Takei, who holds a stake of around 60 percent in Takefuji, is being forced to reduce his stake to less than 25 percent following his arrest last year on charges of illegal phone tapping. He faces sentencing on November 17.

UK-based private equity firm Actis has invested $10 million in a Chinese company making wine from the wolfberry fruit. Actis has taken a 30 percent stake in China Wolfberry, which it hopes to float on a stock market within 18 months. The firm is expected to achieve sales of around $30 million to $40 million in 2004.

The wolfberry is used extensively in Chinese medicine and is believed to possess health-giving qualities. Actis says it is hoping to take advantage of changing consumer taste in China, as grain-based spirits lose their popularity in favour of fruit wines and low alcohol products. Chin Wolfberry's main brand, Ningxia Hong, is sold mainly to supermarkets in China, but is also exported to Japan, Korea and Canada.
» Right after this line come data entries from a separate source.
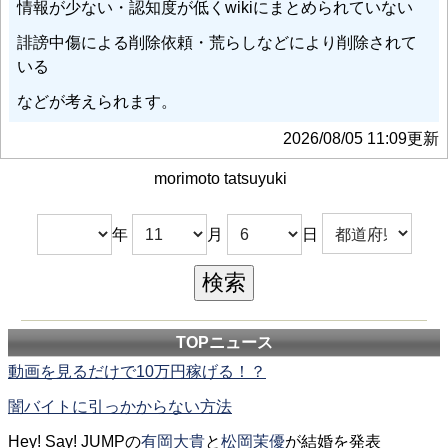
情報が少ない・認知度が低くwikiにまとめられていない
誹謗中傷による削除依頼・荒らしなどにより削除されて
いる
などが考えられます。
2026/08/05 11:09更新
morimoto tatsuyuki
年
月
日
TOPニュース
動画を見るだけで10万円稼げる！？
闇バイトに引っかからない方法
Hey! Say! JUMPの
有岡大貴
と
松岡茉優
が結婚を発表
US private equity firm Lone Star has announced it will sell the Star Tower building in Seoul for what reports say could be a record price for a building in Asia. Asia Pulse reported that the 45-story building with a floor space of 212,190 metres could fetch as much as 1 trillion won ($872 million). Lone Star, which acquired Star Tower for 700 billion won in 2001 from Hyundai Industrial & Development Co, has appointed US commercial real estate services company Richard Ellis and Citibank as co-managers of the sale. It is estimated Lone Star's margin on the deal could be in excess of 40 percent.

Global private equity firm Warburg Pincus and Singapore's GIC Special Investments have agreed to buy a stake in Nikko Asset Management, a Japanese provider of fixed income and real estate investment trusts and advisory services. The investment will give the two private equity firms 38 percent of the voting rights in Nikko through an investment vehicle they co-own with Nikko Principal Investments Japan, an investment subsidiary of Nikko Cordial Corporation. A press release did not state the value of the transaction, but noted that external investors will now own a third of Nikko Asset Management's equity. Nikko Asset Management is led by Tim McCarthy.